Si ha bisogno degli altri

 

E ora è cardinale! La vita è davvero imprevedibile…

La conclusione è “Cerca la tua strada, ma sii aperto a quello che la vita ha da offrirti, perché non tutto è sotto controllo”. Chi l’avrebbe detto? Ero l’ultimo della lista delle ammissioni, e ora, come ha sottolineato lei, sono cardinale (ride). Cercare la propria strada richiede uno sforzo,ma si ha anche bisogno degli altri. Abbiamo bisogno di persone che ci conoscano e che ci facciano vedere cose di fronte alle quali possiamo essere ciechi.
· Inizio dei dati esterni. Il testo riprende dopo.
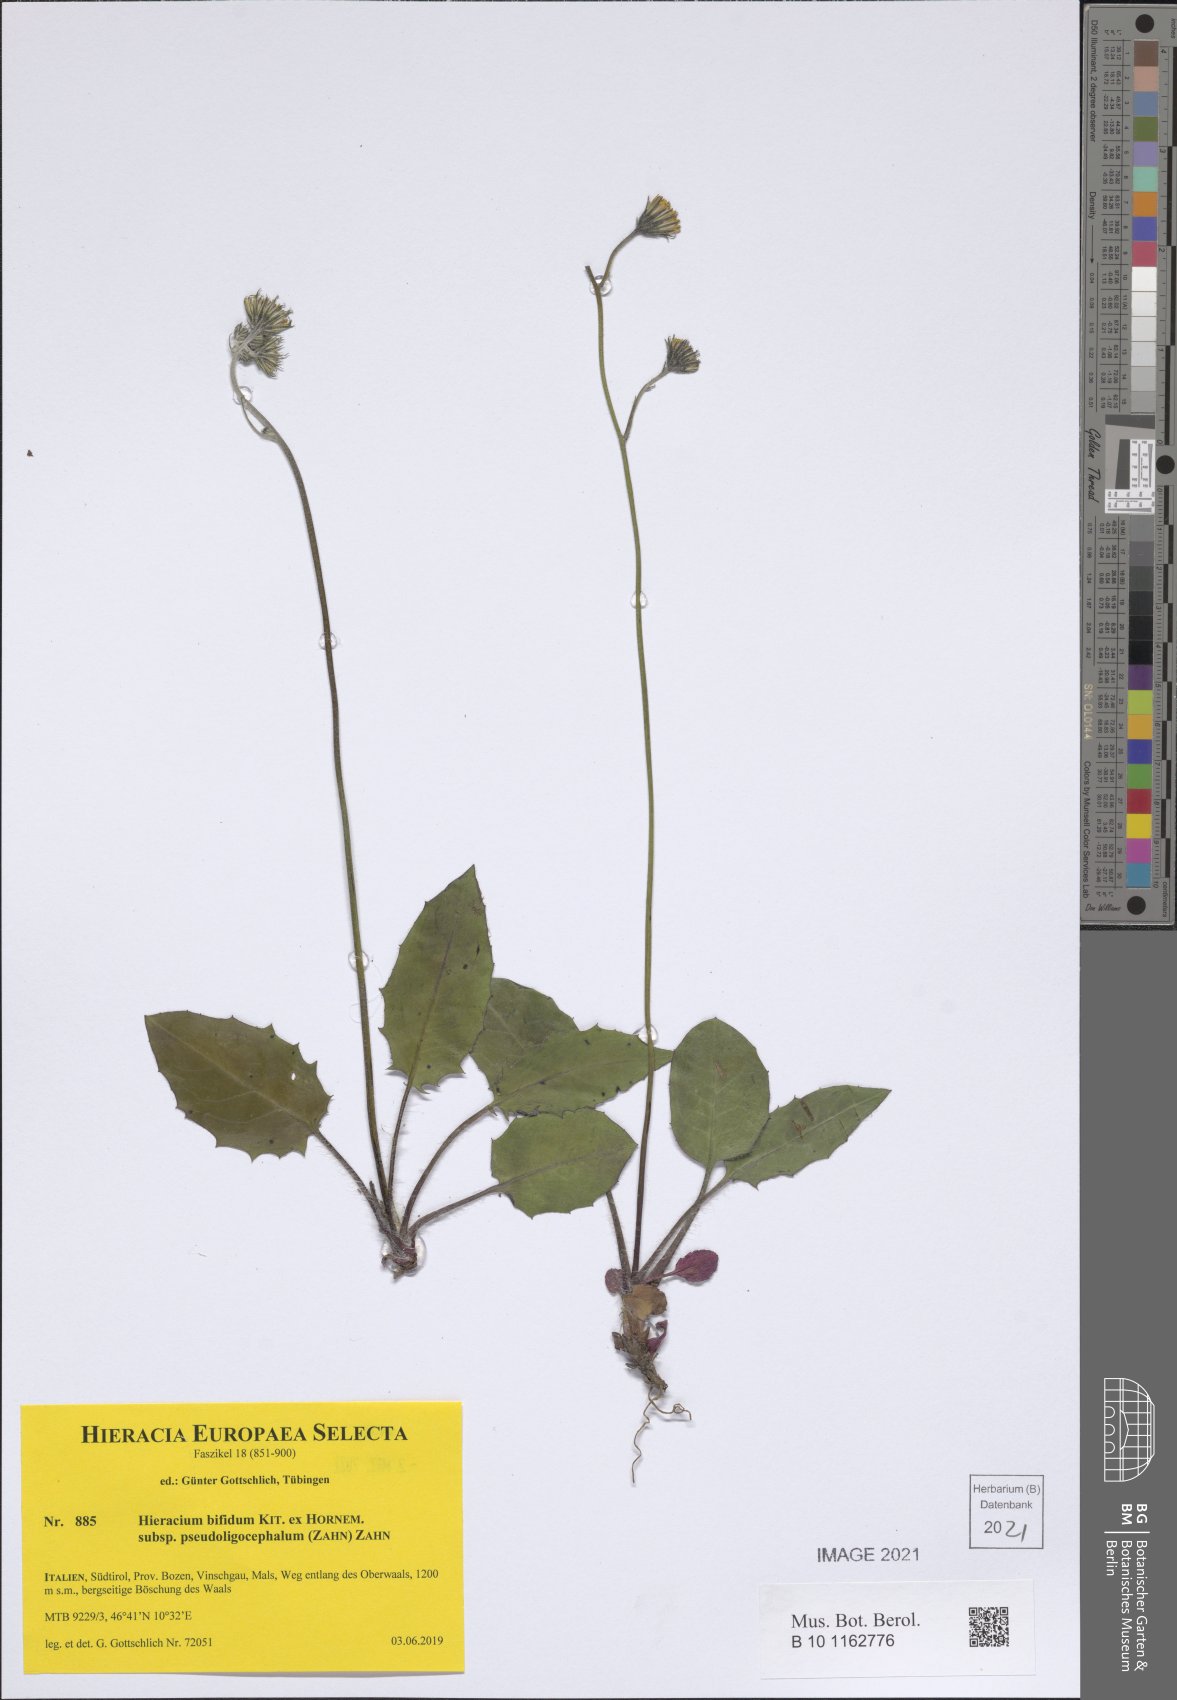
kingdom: Plantae
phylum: Tracheophyta
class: Magnoliopsida
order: Asterales
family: Asteraceae
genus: Hieracium
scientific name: Hieracium bifidum
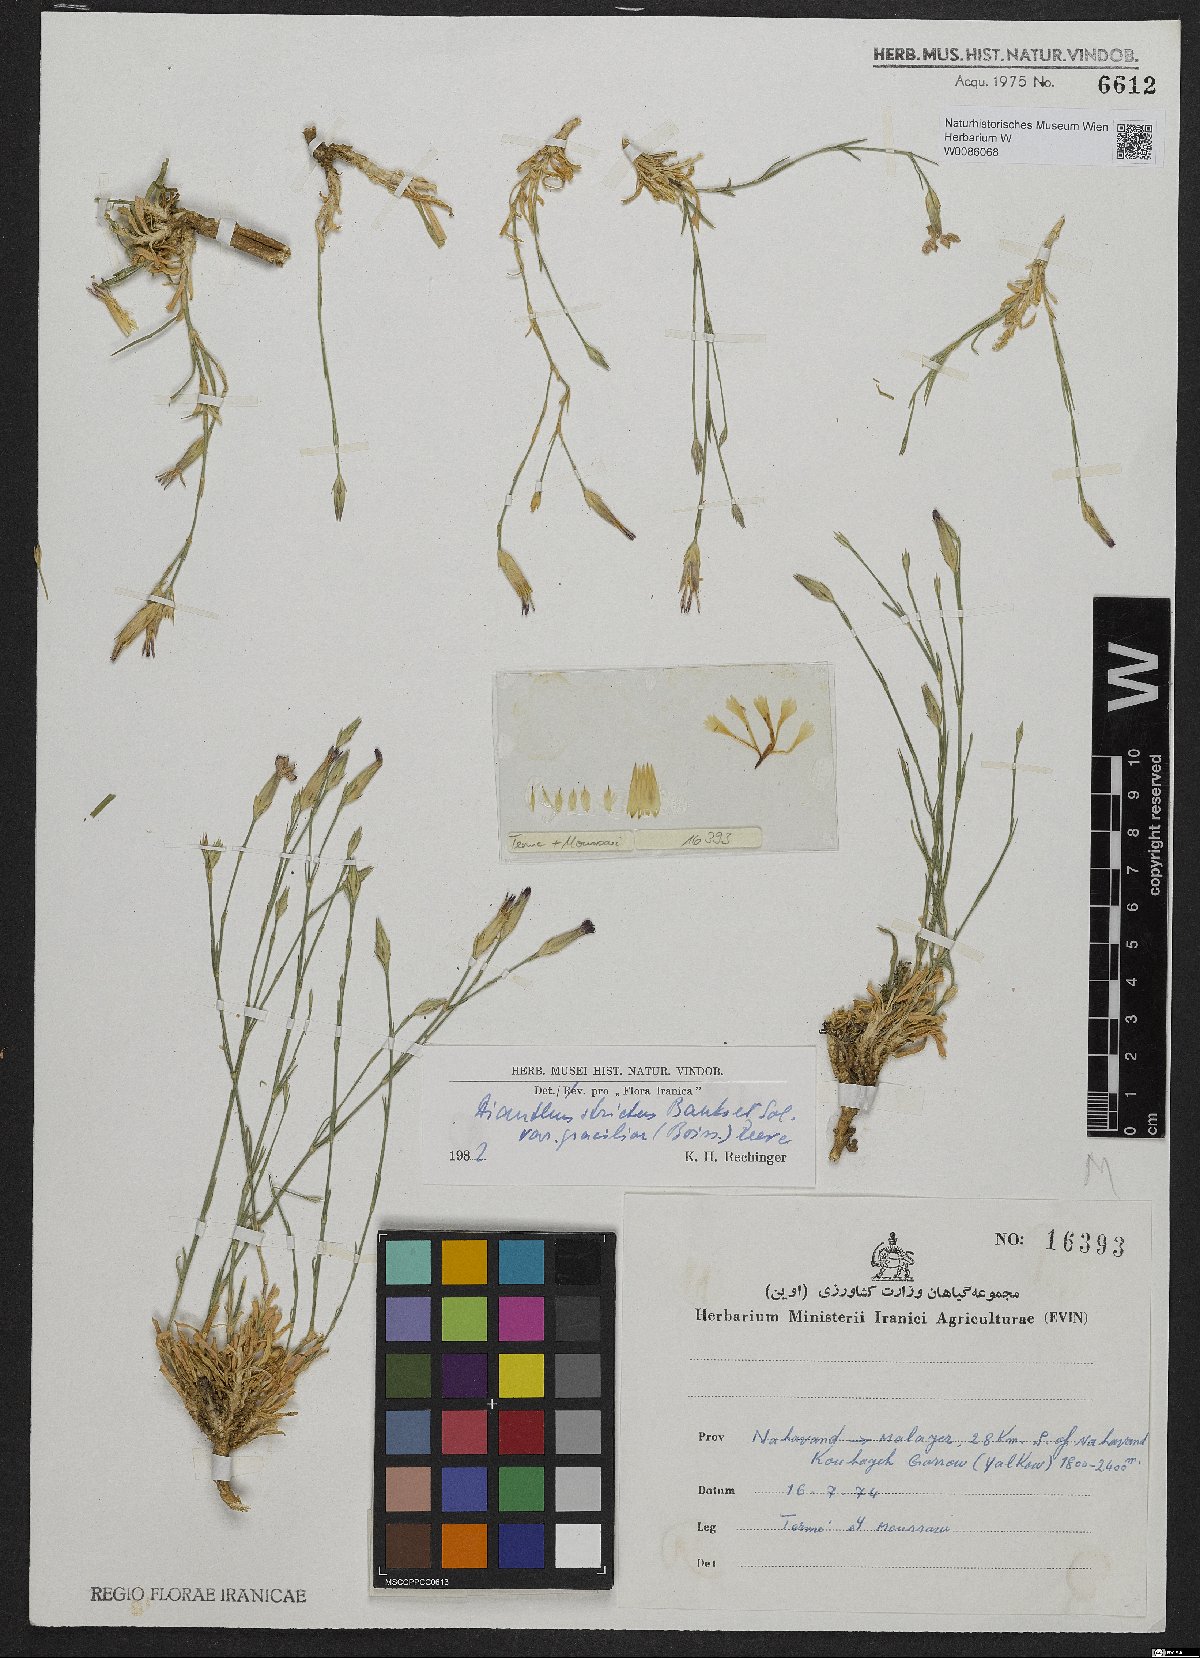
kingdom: Plantae
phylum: Tracheophyta
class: Magnoliopsida
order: Caryophyllales
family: Caryophyllaceae
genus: Dianthus
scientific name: Dianthus strictus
Ero furioso con quel sacerdote, ma in realtà è stato uno strumento!

 

Che storia affascinante!

La vita è così. Dico quindi ai giovani di non cedere alla frustrazione. A volte i giovani si arrendono quando i loro progetti non si realizzano, ma bisogna applicare una prospettiva più ampia. Forse Dio ha in serbo per voi qualcosa di meglio?

 

Penso che la libertà sia il primo passo verso il discernimento vocazionale…

Sì, è vero, ma la libertà non vuol dire poter fare ciò che si vuole. Essere liberi significa essere onesti, liberi da bugie e delusioni. Sono libero perché so chi sono. Conosco la mia forza e la mia debolezza. Sono libero nel fatto di sapere cos’è possibile per me. Se non sono bravo in matematica non posso fare il contabile e non c’è problema. La libertà significa donarsi agli altri, e questo è l’obiettivo di qualsiasi vocazione. Se non si è liberi nell’amore, significa che non è amore.